◆ **What to produce**
Say how many lines in the following entries include "calling", and add nothing else.

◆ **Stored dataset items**
*** Block opens ***

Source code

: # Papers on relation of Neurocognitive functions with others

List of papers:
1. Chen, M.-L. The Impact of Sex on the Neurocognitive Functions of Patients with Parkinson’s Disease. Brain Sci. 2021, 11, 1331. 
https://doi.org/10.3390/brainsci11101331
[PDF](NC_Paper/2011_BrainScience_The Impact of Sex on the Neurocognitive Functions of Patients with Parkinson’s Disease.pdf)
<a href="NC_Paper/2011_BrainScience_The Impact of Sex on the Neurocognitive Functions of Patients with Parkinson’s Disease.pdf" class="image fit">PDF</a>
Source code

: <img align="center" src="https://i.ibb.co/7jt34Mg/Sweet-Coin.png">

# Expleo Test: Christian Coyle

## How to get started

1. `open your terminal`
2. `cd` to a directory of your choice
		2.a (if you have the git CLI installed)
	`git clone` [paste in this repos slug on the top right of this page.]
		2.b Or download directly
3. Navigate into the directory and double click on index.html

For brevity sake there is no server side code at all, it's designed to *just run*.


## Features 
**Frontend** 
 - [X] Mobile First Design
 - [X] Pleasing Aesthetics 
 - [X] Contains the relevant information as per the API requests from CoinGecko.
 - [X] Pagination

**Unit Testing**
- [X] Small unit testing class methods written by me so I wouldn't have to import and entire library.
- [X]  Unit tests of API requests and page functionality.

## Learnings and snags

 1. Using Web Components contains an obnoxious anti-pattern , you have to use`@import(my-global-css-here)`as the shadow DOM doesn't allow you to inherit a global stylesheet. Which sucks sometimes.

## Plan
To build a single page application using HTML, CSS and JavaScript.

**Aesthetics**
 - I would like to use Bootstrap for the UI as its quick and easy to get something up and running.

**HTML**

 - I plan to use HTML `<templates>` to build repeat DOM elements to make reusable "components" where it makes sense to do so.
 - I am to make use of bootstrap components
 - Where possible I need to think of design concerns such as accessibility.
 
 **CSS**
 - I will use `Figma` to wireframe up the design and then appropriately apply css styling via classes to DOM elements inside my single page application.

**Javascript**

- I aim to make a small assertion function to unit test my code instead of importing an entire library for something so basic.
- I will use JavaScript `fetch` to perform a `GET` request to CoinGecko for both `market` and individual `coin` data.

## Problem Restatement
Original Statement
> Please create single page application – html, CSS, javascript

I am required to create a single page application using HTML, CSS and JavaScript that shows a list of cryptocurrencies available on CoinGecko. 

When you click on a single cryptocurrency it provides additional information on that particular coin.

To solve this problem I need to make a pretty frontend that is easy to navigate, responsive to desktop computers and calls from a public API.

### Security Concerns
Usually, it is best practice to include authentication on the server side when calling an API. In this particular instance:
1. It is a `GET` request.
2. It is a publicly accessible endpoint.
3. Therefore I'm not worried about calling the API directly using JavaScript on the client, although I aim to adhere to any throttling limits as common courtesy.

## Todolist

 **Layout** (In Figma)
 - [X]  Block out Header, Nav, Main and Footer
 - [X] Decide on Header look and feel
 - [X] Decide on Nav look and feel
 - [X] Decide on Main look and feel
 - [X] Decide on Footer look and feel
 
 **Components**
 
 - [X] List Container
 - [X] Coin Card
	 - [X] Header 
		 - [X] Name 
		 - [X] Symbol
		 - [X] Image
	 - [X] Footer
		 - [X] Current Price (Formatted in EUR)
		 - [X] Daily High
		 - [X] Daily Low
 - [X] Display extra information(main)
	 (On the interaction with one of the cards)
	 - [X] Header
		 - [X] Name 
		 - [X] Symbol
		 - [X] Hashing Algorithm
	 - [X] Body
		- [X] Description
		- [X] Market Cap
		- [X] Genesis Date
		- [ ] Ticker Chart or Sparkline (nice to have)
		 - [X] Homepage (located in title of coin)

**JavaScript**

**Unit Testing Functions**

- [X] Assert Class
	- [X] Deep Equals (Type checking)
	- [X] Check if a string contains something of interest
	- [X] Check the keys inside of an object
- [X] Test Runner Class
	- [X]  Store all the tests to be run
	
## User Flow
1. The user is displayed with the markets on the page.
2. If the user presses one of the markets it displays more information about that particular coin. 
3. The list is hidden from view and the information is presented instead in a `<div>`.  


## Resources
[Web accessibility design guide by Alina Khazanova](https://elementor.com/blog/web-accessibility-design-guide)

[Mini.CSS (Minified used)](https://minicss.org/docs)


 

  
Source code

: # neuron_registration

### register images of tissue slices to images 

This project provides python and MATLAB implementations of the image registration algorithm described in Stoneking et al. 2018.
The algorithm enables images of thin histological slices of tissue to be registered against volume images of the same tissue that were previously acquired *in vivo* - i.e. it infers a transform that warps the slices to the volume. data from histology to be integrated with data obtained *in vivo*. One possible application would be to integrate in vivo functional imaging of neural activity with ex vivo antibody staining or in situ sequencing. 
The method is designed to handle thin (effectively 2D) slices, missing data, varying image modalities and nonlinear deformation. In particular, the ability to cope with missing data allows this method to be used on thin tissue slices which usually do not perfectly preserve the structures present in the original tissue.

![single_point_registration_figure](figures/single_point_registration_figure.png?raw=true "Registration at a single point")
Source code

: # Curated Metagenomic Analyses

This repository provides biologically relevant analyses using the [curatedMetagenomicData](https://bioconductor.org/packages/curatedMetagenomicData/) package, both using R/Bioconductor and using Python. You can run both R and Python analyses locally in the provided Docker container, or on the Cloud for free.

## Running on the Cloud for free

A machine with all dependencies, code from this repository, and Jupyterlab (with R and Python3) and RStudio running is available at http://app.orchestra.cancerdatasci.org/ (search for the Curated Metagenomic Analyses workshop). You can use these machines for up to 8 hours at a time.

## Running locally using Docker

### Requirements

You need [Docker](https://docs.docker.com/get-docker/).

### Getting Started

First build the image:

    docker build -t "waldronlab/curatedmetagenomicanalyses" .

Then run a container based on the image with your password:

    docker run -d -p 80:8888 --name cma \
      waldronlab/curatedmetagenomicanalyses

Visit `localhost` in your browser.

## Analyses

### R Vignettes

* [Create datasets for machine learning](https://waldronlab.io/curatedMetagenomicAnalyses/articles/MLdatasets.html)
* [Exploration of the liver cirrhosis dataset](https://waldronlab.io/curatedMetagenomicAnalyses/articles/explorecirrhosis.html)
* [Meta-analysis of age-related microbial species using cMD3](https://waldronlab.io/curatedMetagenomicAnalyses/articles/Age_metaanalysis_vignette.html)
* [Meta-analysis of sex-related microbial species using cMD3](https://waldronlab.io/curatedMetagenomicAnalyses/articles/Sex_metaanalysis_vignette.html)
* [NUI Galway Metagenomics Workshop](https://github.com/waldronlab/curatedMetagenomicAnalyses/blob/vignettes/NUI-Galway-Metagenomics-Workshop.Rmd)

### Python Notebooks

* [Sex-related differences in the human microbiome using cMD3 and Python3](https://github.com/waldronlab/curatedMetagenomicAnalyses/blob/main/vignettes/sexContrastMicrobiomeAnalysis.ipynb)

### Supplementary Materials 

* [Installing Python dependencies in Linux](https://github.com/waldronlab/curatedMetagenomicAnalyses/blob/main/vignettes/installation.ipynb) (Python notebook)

*** Block closes ***

◆ **Reply**
2